In den Nachrichtensendungen des Fernsehens konnte man gestern verfolgen, wie die Regierungschefs der drei baltischen und der vier Balkanländer artig wie Schuljungen, die ihre „Mittlere Reife“ erteilt bekommen, ihre Beitrittsurkunden an Colin Powell aushändigten. Heute kann man in den Zeitungen ihr Gruppenbild vor dem Weißen Haus mit Präsident Bush bewundern. Der Betrachter solcher Bilder muss sich fragen, sind diese Staaten eigentlich der NATO beigetreten oder haben sie sich dem amerikanischen Oberbefehl unterstellt?

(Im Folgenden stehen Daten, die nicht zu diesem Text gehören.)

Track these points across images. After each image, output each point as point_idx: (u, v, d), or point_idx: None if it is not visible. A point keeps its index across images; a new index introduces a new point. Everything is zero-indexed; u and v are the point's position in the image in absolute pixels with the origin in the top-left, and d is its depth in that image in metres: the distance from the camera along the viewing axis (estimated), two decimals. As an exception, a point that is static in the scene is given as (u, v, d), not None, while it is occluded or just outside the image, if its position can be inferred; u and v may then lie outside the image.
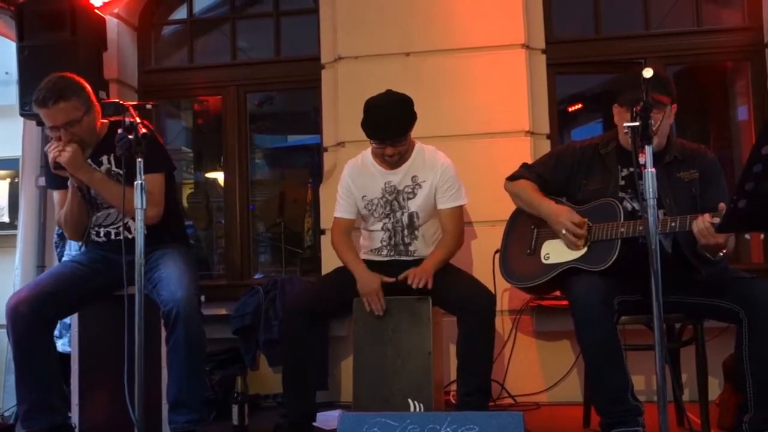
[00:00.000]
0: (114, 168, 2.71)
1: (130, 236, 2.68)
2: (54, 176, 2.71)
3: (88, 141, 2.69)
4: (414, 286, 2.76)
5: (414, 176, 2.97)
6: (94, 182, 2.64)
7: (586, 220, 2.57)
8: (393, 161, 2.93)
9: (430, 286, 2.77)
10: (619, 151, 2.65)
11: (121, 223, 2.74)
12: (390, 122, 2.84)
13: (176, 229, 2.95)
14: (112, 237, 2.77)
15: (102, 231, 2.78)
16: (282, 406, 3.07)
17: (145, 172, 2.40)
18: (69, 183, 2.67)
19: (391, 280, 2.84)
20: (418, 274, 2.77)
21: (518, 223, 2.85)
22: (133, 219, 2.50)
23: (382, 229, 3.00)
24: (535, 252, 2.71)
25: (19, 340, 2.59)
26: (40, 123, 3.70)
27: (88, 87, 2.68)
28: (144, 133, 2.21)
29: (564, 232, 2.57)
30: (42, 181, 3.72)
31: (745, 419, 2.29)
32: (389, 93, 2.92)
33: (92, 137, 2.71)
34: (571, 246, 2.57)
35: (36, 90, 2.59)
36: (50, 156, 2.58)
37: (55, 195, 2.83)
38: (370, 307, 2.80)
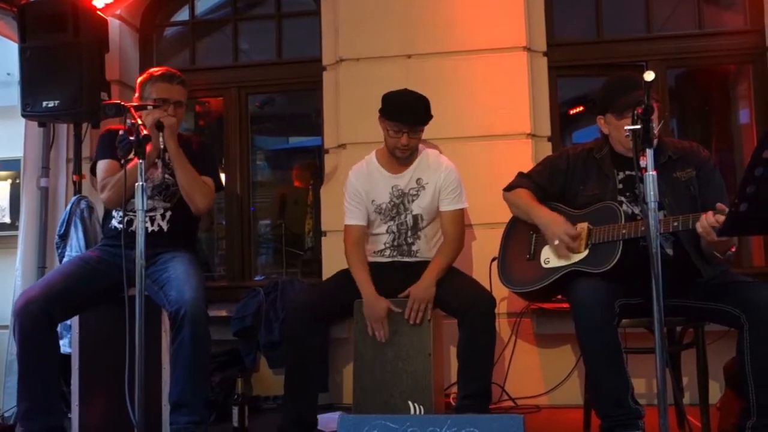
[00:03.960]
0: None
1: (153, 228, 2.82)
2: (110, 147, 2.85)
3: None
4: (411, 322, 2.79)
5: (419, 179, 2.98)
6: (178, 154, 2.77)
7: (583, 230, 2.56)
8: (405, 155, 2.95)
9: (429, 316, 2.79)
10: (613, 155, 2.65)
11: (156, 213, 2.86)
12: (414, 108, 2.89)
13: (192, 236, 3.05)
14: (134, 227, 2.75)
15: (127, 217, 2.78)
16: (283, 408, 3.07)
17: (205, 173, 2.88)
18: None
19: (398, 310, 2.83)
20: (416, 307, 2.79)
21: (516, 229, 2.84)
22: (191, 202, 2.81)
23: (387, 231, 3.00)
24: (534, 257, 2.70)
25: (25, 339, 2.58)
26: (41, 124, 3.71)
27: None
28: (145, 135, 2.22)
29: (557, 242, 2.57)
30: (44, 182, 3.73)
31: (747, 425, 2.28)
32: (408, 90, 2.96)
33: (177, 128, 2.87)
34: (562, 256, 2.57)
35: (155, 69, 2.91)
36: (152, 117, 2.61)
37: (105, 164, 2.89)
38: (373, 333, 2.82)
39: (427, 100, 2.94)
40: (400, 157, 2.96)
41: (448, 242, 2.95)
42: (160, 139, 2.57)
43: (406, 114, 2.89)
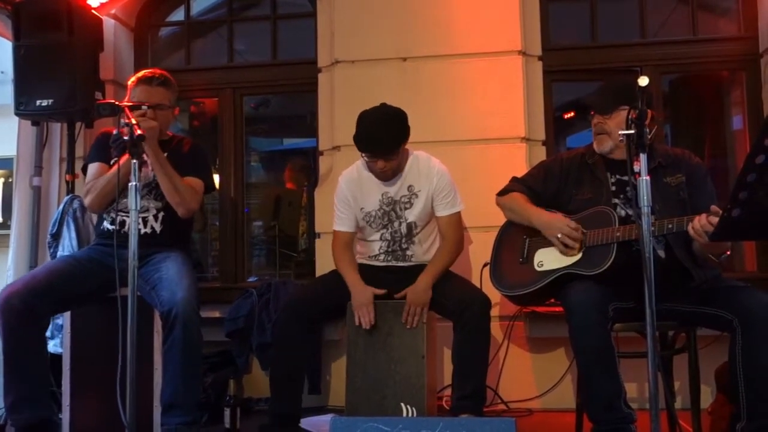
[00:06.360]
0: None
1: (146, 230, 2.83)
2: (103, 150, 2.90)
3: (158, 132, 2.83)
4: (409, 326, 2.79)
5: (410, 186, 2.96)
6: (159, 158, 2.75)
7: (580, 225, 2.58)
8: (385, 176, 2.92)
9: (425, 319, 2.79)
10: (605, 159, 2.66)
11: (148, 215, 2.87)
12: (381, 137, 2.82)
13: (185, 236, 3.04)
14: (126, 228, 2.76)
15: (119, 218, 2.78)
16: (268, 408, 3.06)
17: (195, 174, 2.87)
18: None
19: (382, 291, 2.85)
20: (412, 311, 2.79)
21: (509, 233, 2.84)
22: (176, 206, 2.78)
23: (381, 239, 2.99)
24: (527, 260, 2.70)
25: (9, 333, 2.59)
26: (35, 123, 3.69)
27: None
28: (139, 135, 2.22)
29: (559, 236, 2.56)
30: (36, 181, 3.71)
31: (738, 428, 2.29)
32: (383, 106, 2.90)
33: (161, 131, 2.85)
34: (564, 252, 2.57)
35: (139, 72, 2.93)
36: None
37: (94, 167, 2.91)
38: (359, 321, 2.81)
39: (398, 120, 2.85)
40: (381, 177, 2.94)
41: (446, 245, 2.94)
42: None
43: (373, 144, 2.83)
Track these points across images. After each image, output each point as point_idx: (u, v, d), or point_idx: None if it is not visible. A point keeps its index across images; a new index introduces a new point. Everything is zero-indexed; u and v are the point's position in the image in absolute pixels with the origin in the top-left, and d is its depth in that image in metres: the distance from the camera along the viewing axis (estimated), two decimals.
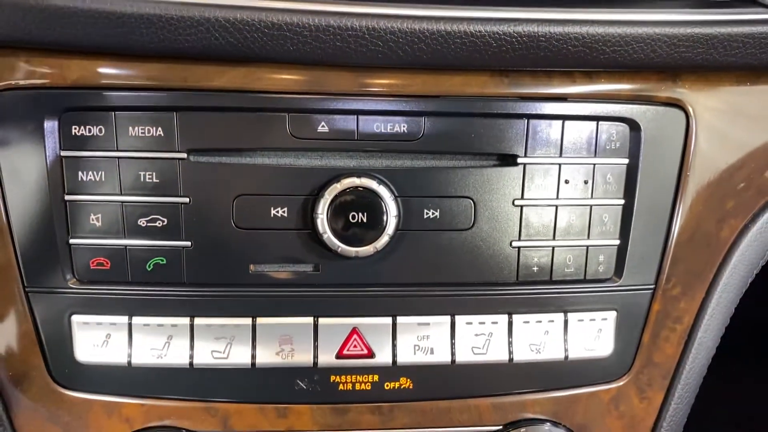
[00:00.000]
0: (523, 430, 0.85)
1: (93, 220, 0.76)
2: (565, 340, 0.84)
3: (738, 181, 0.85)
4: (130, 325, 0.78)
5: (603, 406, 0.88)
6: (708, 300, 0.88)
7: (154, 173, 0.75)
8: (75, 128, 0.74)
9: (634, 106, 0.80)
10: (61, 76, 0.72)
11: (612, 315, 0.85)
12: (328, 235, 0.76)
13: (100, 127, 0.74)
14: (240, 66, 0.73)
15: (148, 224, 0.76)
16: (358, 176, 0.75)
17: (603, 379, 0.87)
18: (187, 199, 0.75)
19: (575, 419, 0.88)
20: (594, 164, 0.81)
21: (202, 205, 0.76)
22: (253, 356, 0.80)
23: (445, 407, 0.85)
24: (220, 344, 0.79)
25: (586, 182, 0.81)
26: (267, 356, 0.80)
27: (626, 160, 0.81)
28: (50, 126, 0.73)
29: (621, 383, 0.88)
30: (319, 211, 0.75)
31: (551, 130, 0.79)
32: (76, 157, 0.74)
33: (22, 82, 0.72)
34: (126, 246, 0.76)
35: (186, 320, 0.79)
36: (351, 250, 0.76)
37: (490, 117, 0.77)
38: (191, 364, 0.79)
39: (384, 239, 0.76)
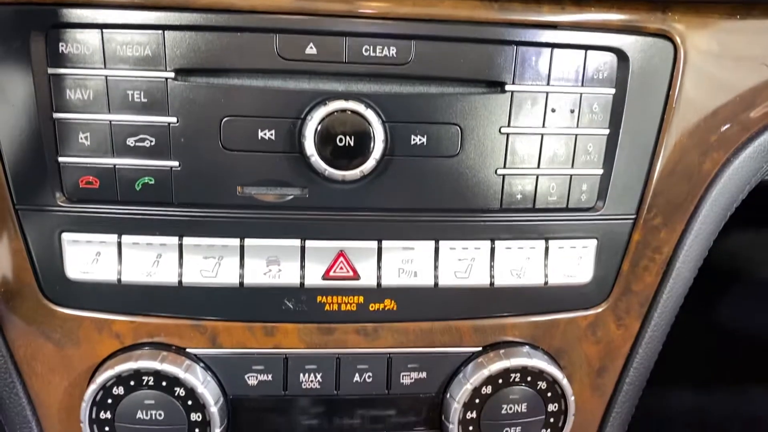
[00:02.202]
0: (502, 351, 0.88)
1: (81, 138, 0.76)
2: (546, 266, 0.86)
3: (723, 115, 0.86)
4: (119, 243, 0.80)
5: (580, 332, 0.91)
6: (688, 231, 0.90)
7: (142, 93, 0.75)
8: (62, 45, 0.73)
9: (623, 36, 0.80)
10: None
11: (593, 243, 0.87)
12: (316, 158, 0.76)
13: (88, 44, 0.73)
14: None
15: (137, 144, 0.76)
16: (346, 99, 0.76)
17: (582, 306, 0.90)
18: (174, 119, 0.76)
19: (553, 343, 0.91)
20: (581, 93, 0.81)
21: (190, 125, 0.76)
22: (241, 276, 0.81)
23: (428, 328, 0.88)
24: (209, 263, 0.81)
25: (572, 111, 0.81)
26: (255, 276, 0.82)
27: (613, 90, 0.82)
28: (36, 43, 0.73)
29: (599, 310, 0.90)
30: (307, 133, 0.76)
31: (540, 58, 0.79)
32: (64, 75, 0.74)
33: None
34: (115, 165, 0.77)
35: (175, 240, 0.80)
36: (338, 174, 0.77)
37: (479, 43, 0.77)
38: (180, 282, 0.81)
39: (371, 163, 0.77)
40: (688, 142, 0.86)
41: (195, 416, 0.83)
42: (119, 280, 0.81)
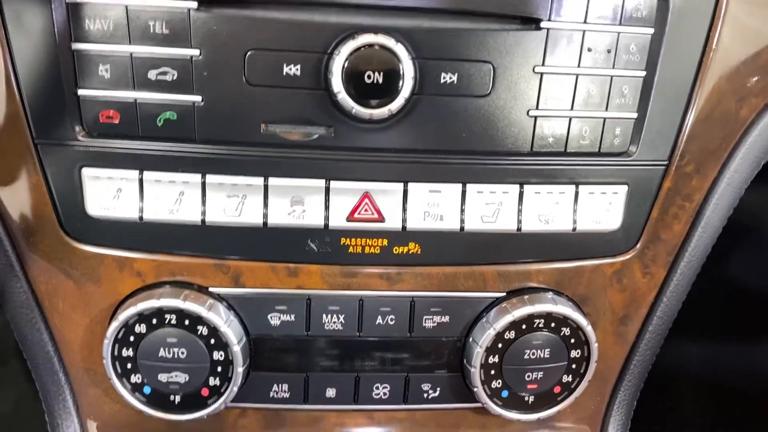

Die amerikanische Regierung mag sich ja über die Osterweiterung NATO freuen und das als ihren großen Erfolg feiern. Wer aber eine solche Inszenierung für den Beitritt der neuen NATO-Staaten wählt, liefert der Welt ein ziemlich unilaterales Bild des atlantischen Bündnisses oder er untermalt sein Weltbild vom „alten“ Europa, das man für die amerikanischen Militärpläne vergessen kann, und dem „neuen“ Europa, das „willig“ dem Hegemonialstreben der US-Regierung folgt.
Jedenfalls war dieser Festakt nicht gerade ein Beispiel für eine gleichberechtigte atlantische Partnerschaft, denn sonst hätten die 18 „alten“ NATO-Staaten mindestens genauso prominent im Bild sein müssen wie die Amerikaner. Dass der neue niederländische NATO-Generalsekretär Jaap de Hoop Scheffer eine solche Inszenierung einfach so mit macht, spricht auch nicht gerade für seine Unabhängigkeit und für eine selbstbewusste Wahrnehmung der Interessen gleichberechtigter Mitgliedsstaaten.